[About this exercise]: This task requires every entry to be set down again exactly.

[Recorded data]:
_ _ _

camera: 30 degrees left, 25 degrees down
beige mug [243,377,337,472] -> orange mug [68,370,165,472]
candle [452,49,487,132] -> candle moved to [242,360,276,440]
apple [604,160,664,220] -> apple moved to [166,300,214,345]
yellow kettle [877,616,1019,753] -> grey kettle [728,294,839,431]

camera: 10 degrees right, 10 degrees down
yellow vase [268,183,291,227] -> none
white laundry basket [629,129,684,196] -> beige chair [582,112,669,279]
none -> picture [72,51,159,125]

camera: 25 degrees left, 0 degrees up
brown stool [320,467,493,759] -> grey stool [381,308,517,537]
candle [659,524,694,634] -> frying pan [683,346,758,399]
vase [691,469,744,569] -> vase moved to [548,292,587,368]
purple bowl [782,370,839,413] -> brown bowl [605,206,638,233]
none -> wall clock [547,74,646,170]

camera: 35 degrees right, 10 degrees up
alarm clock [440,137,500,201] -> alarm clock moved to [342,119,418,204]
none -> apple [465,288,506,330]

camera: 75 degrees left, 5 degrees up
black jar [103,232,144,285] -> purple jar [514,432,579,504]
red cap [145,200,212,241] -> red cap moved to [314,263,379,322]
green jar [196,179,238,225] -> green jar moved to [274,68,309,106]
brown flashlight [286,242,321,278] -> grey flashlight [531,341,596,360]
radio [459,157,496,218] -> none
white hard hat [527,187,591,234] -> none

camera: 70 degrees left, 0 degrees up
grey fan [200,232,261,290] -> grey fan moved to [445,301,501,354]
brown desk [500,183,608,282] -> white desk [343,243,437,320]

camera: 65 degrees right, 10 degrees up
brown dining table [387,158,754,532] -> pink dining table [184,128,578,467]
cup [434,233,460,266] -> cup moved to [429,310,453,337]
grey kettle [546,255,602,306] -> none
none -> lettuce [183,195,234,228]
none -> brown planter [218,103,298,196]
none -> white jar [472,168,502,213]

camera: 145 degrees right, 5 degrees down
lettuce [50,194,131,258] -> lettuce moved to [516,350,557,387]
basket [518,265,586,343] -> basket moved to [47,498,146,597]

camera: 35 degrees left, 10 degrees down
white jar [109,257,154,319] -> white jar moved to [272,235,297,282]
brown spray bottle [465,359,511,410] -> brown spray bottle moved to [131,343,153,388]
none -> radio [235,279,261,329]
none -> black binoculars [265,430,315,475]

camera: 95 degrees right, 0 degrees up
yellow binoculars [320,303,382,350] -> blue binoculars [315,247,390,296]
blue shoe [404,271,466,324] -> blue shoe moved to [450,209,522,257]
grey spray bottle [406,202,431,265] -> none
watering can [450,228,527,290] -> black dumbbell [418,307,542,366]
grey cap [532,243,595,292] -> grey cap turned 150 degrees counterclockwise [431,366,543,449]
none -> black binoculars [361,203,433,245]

_ _ _

[Task output]:
camera: 30 degrees left, 25 degrees down
beige mug [243,377,337,472] -> orange mug [68,370,165,472]
candle [452,49,487,132] -> candle moved to [242,360,276,440]
apple [604,160,664,220] -> apple moved to [166,300,214,345]
yellow kettle [877,616,1019,753] -> grey kettle [728,294,839,431]

camera: 10 degrees right, 10 degrees down
yellow vase [268,183,291,227] -> none
white laundry basket [629,129,684,196] -> beige chair [582,112,669,279]
none -> picture [72,51,159,125]

camera: 25 degrees left, 0 degrees up
brown stool [320,467,493,759] -> grey stool [381,308,517,537]
candle [659,524,694,634] -> frying pan [683,346,758,399]
vase [691,469,744,569] -> vase moved to [548,292,587,368]
purple bowl [782,370,839,413] -> brown bowl [605,206,638,233]
none -> wall clock [547,74,646,170]

camera: 35 degrees right, 10 degrees up
alarm clock [440,137,500,201] -> alarm clock moved to [342,119,418,204]
none -> apple [465,288,506,330]

camera: 75 degrees left, 5 degrees up
black jar [103,232,144,285] -> purple jar [514,432,579,504]
red cap [145,200,212,241] -> red cap moved to [314,263,379,322]
green jar [196,179,238,225] -> green jar moved to [274,68,309,106]
brown flashlight [286,242,321,278] -> grey flashlight [531,341,596,360]
radio [459,157,496,218] -> none
white hard hat [527,187,591,234] -> none

camera: 70 degrees left, 0 degrees up
grey fan [200,232,261,290] -> grey fan moved to [445,301,501,354]
brown desk [500,183,608,282] -> white desk [343,243,437,320]

camera: 65 degrees right, 10 degrees up
brown dining table [387,158,754,532] -> pink dining table [184,128,578,467]
cup [434,233,460,266] -> cup moved to [429,310,453,337]
grey kettle [546,255,602,306] -> none
none -> lettuce [183,195,234,228]
none -> brown planter [218,103,298,196]
none -> white jar [472,168,502,213]

camera: 145 degrees right, 5 degrees down
lettuce [50,194,131,258] -> lettuce moved to [516,350,557,387]
basket [518,265,586,343] -> basket moved to [47,498,146,597]

camera: 35 degrees left, 10 degrees down
white jar [109,257,154,319] -> white jar moved to [272,235,297,282]
brown spray bottle [465,359,511,410] -> brown spray bottle moved to [131,343,153,388]
none -> radio [235,279,261,329]
none -> black binoculars [265,430,315,475]

camera: 95 degrees right, 0 degrees up
yellow binoculars [320,303,382,350] -> blue binoculars [315,247,390,296]
blue shoe [404,271,466,324] -> blue shoe moved to [450,209,522,257]
grey spray bottle [406,202,431,265] -> none
watering can [450,228,527,290] -> black dumbbell [418,307,542,366]
grey cap [532,243,595,292] -> grey cap turned 150 degrees counterclockwise [431,366,543,449]
none -> black binoculars [361,203,433,245]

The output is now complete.